-- EXTRACTED INFORMATION follows --

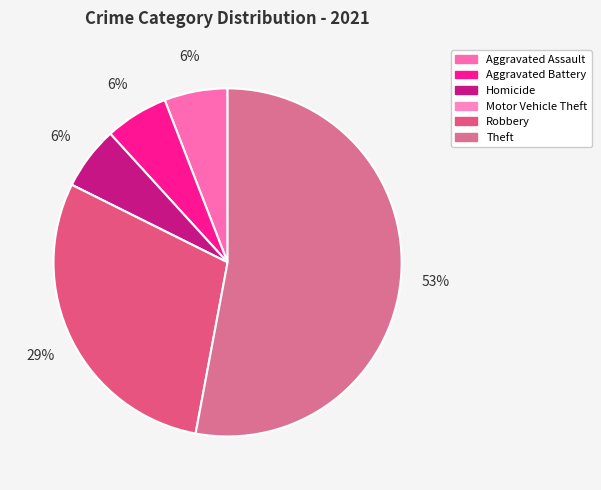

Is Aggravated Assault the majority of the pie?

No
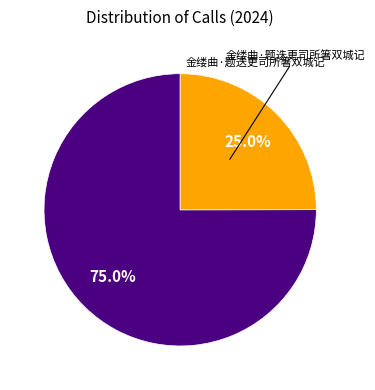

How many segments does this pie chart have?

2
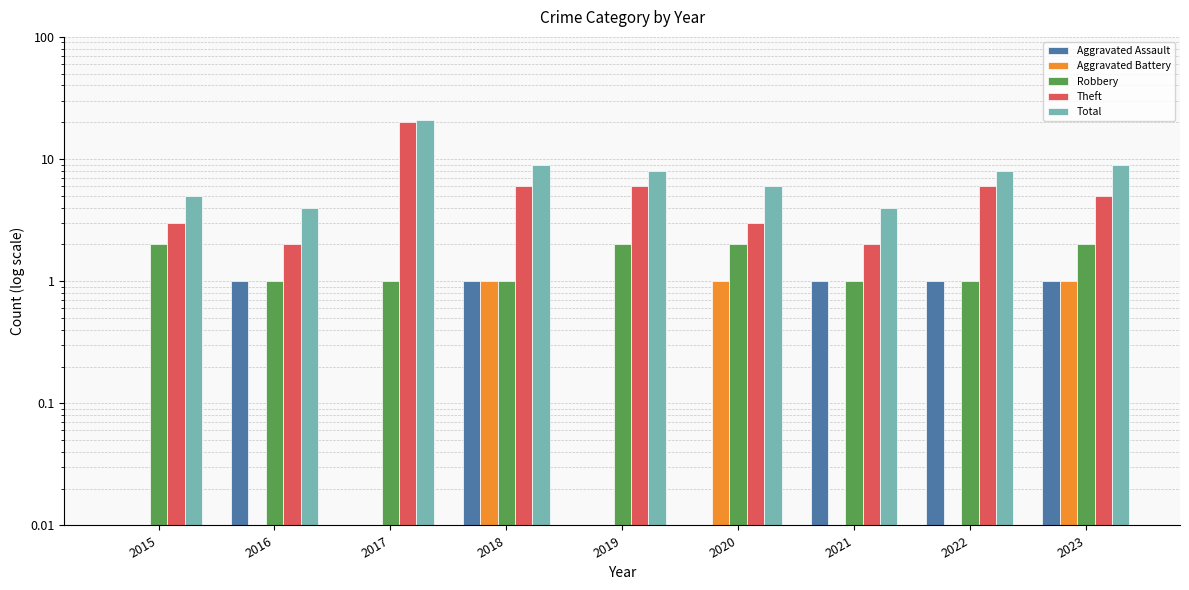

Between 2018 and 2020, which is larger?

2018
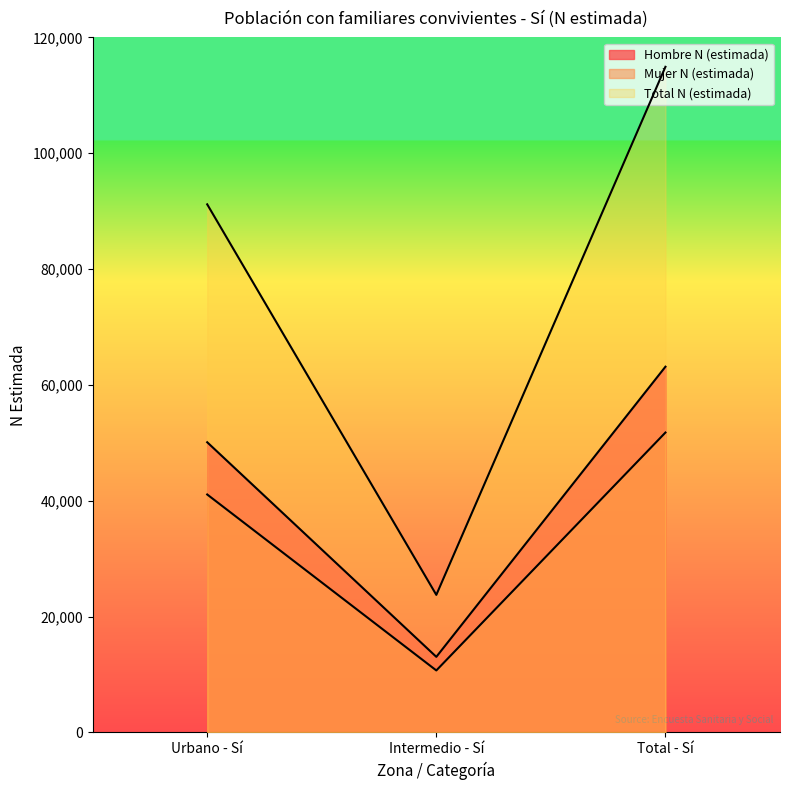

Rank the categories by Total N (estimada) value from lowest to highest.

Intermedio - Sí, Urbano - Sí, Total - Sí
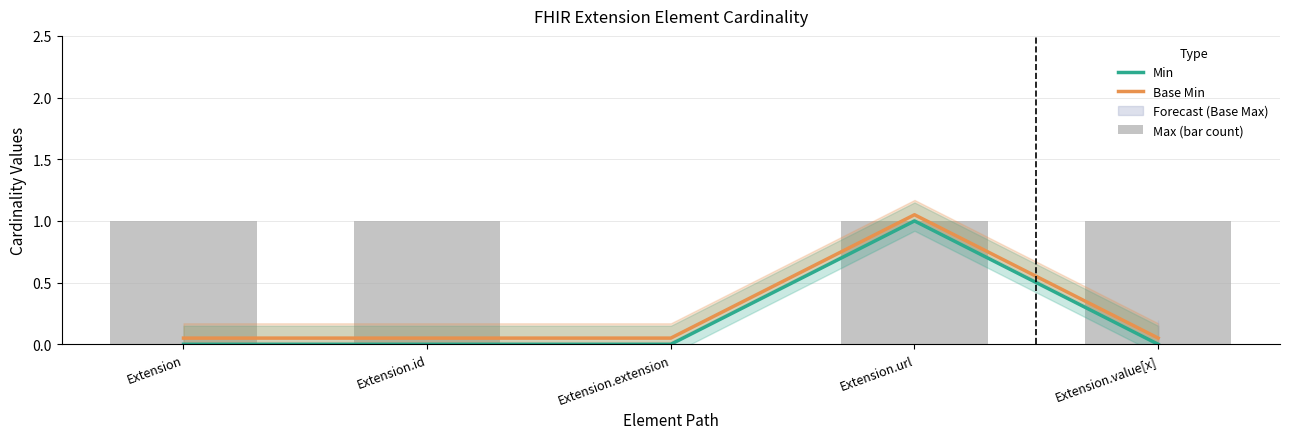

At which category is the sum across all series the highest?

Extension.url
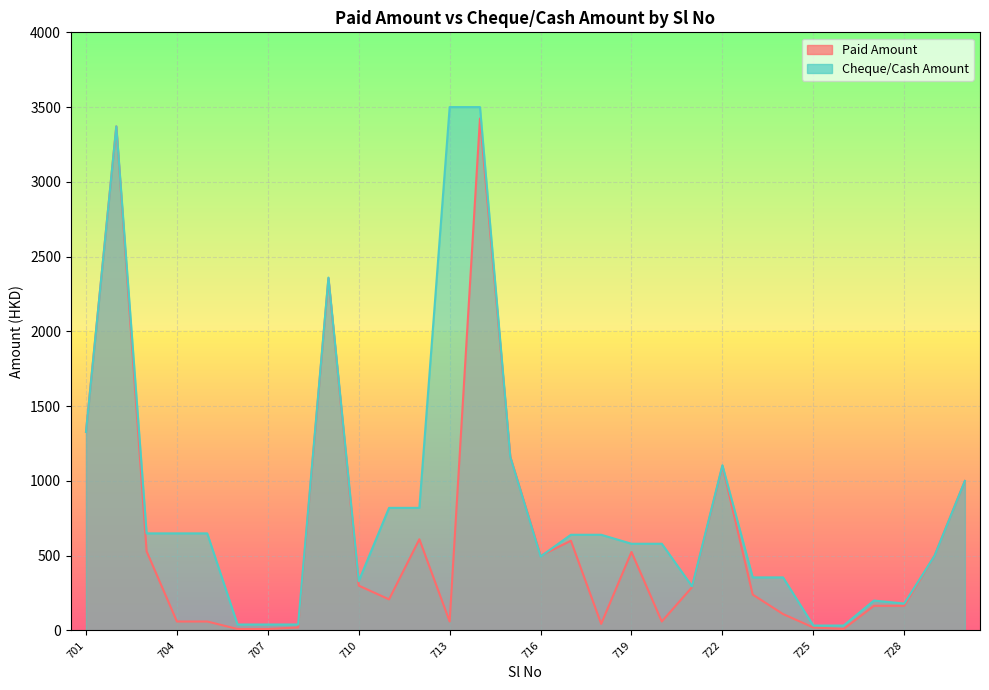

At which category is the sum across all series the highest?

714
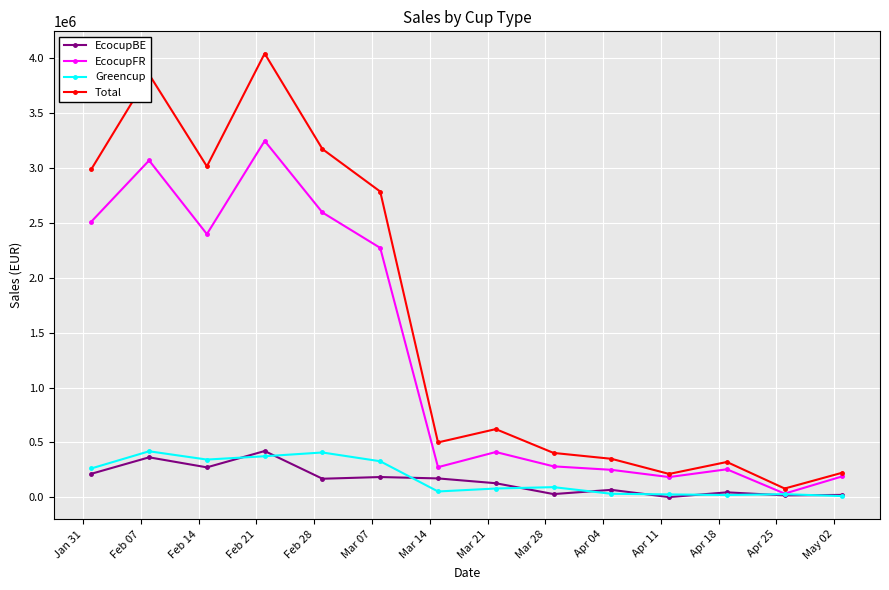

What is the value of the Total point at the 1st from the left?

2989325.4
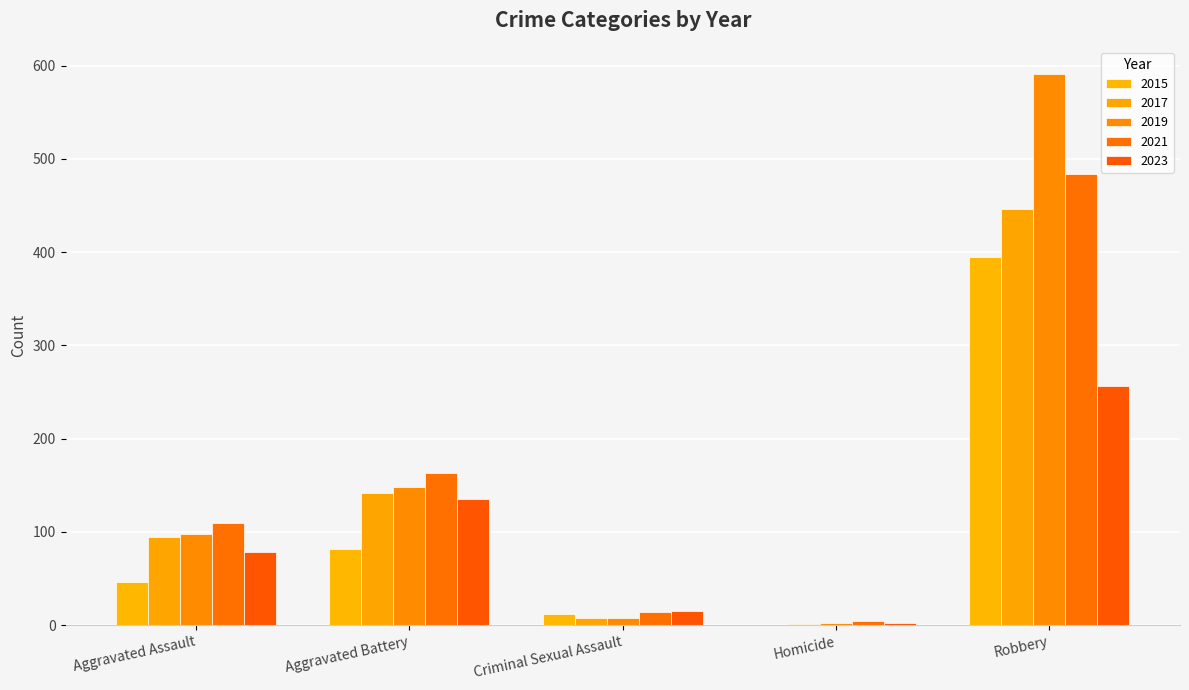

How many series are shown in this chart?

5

-- EXTRACTED INFORMATION concluded --

● **WHAT THE EXERCISE ASKS**: Switch "category" to "group" everywhere it occurs in the lines above, and write all the lines out again with nothing else changed. Leave out the picture markers.

● **WRITTEN REPLY**:
Is Aggravated Assault the majority of the pie?

No

How many segments does this pie chart have?

2

Between 2018 and 2020, which is larger?

2018

Rank the categories by Total N (estimada) value from lowest to highest.

Intermedio - Sí, Urbano - Sí, Total - Sí

At which group is the sum across all series the highest?

Extension.url

At which group is the sum across all series the highest?

714

What is the value of the Total point at the 1st from the left?

2989325.4

How many series are shown in this chart?

5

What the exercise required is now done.